▶ _Work instructions_: Retype the lines of the material below, from the line containing "la Carpeta de In" through the line containing "seleccionadas por la", including both of those lines, and keep every word and line break unchanged.

** Entries provided follows **

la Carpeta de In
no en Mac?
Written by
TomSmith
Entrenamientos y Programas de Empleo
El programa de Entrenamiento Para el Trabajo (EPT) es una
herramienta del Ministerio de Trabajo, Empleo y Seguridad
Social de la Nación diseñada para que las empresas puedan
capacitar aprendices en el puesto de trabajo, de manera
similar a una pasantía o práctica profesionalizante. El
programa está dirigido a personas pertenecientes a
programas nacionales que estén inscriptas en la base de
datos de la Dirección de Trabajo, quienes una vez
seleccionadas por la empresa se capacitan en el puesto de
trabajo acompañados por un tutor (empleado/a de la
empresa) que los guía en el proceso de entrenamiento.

** End of Entries provided **
** Entries provided follows **

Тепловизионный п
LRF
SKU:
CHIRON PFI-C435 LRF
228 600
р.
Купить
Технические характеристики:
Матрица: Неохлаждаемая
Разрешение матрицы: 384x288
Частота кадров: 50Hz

** End of Entries provided **
** Entries provided follows **

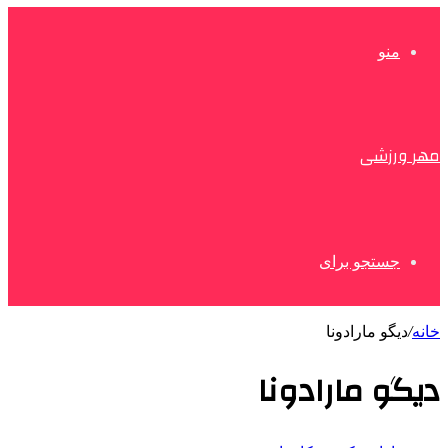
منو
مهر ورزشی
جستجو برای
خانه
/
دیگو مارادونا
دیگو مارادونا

** End of Entries provided **

▶ _Task response_:
la Carpeta de In
no en Mac?
Written by
TomSmith
Entrenamientos y Programas de Empleo
El programa de Entrenamiento Para el Trabajo (EPT) es una
herramienta del Ministerio de Trabajo, Empleo y Seguridad
Social de la Nación diseñada para que las empresas puedan
capacitar aprendices en el puesto de trabajo, de manera
similar a una pasantía o práctica profesionalizante. El
programa está dirigido a personas pertenecientes a
programas nacionales que estén inscriptas en la base de
datos de la Dirección de Trabajo, quienes una vez
seleccionadas por la empresa se capacitan en el puesto de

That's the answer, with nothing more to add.